Final answer:
The correct answer to the amount of energy transferred to water as heat when a hot copper cylinder is dropped into it, causing some water to convert to steam, is (c) q=315.2kJ. This is calculated by finding the heat required to raise water to its boiling point and the heat for the phase change into steam.
Step-by-step explanation:
The scenario describes a heat transfer problem where energy is transferred from a hot copper cylinder to water causing it to heat up and partially convert to steam. To solve for the amount of heat energy transferred to the water, we'll need to calculate the heat needed to raise the temperature of the water to its boiling point and the heat required for the phase change of the water into steam.
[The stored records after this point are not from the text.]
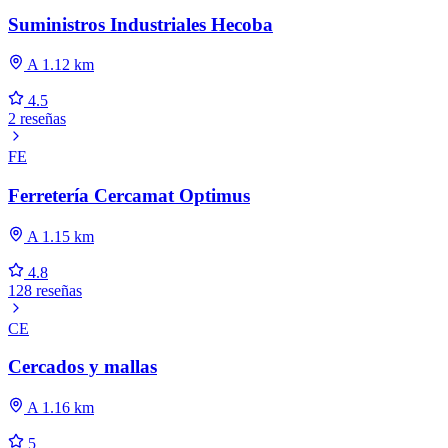
Suministros Industriales Hecoba
A 1.12 km
4.5
2 reseñas
FE
Ferretería Cercamat Optimus
A 1.15 km
4.8
128 reseñas
CE
Cercados y mallas
A 1.16 km
5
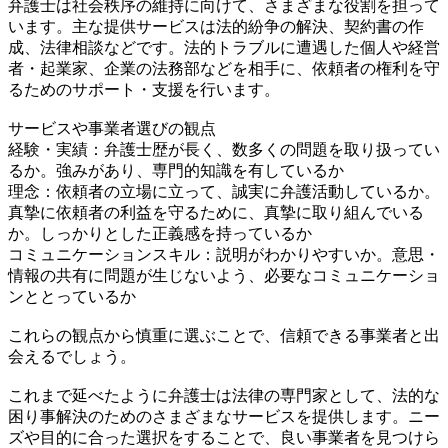
弁護士は社会秩序の維持に向けて、さまざまな役割を担って
います。主な提供サービスは法的紛争の解決、契約書の作
成、法律相談などです。法的トラブルに遭遇した個人や経営
者・起業家、企業の法務部などを相手に、依頼者の権利を守
るためのサポート・支援を行います。
サービスや事業者選びの観点
経験・実績：弁護士歴が長く、数多くの問題を取り扱ってい
るか。強みがあり、専門的知識を有しているか
理念：依頼者の立場に立って、誠実に弁護活動しているか。
真摯に依頼者の利益を守るために、真摯に取り組んでいる
か。しっかりとした正義感を持っているか
コミュニケーションスキル：説明がわかりやすいか。意思・
情報の共有に問題が生じないよう、必要なコミュニケーショ
ンととっているか
これらの観点から慎重に選ぶことで、信頼できる事業者と出
会えるでしょう。
これまで延べたように弁護士は法律の専門家として、法的な
困り事解決のためのさまざまなサービスを提供します。ニー
ズや目的に合った選択をすることで、良い事業者を見つけら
First, the specific heat capacity of water (4.184 J/g°C) can be used to calculate the energy needed to raise the temperature:
q = mass × specific heat capacity × ΔT
q1 = (120 g) × (4.184 J/g°C) × (100°C - 19°C)
Then, the latent heat of vaporization of water (2257 J/g) is used to calculate the energy needed to convert water to steam:
q2 = mass × latent heat
q2 = (7.53 g) × (2257 J/g)
The total energy (q) transferred to the water is the sum of q1 and q2. After performing the calculations:
q = q1 + q2
q = 315.2 kJ
Therefore, the correct answer is (c) q=315.2kJ.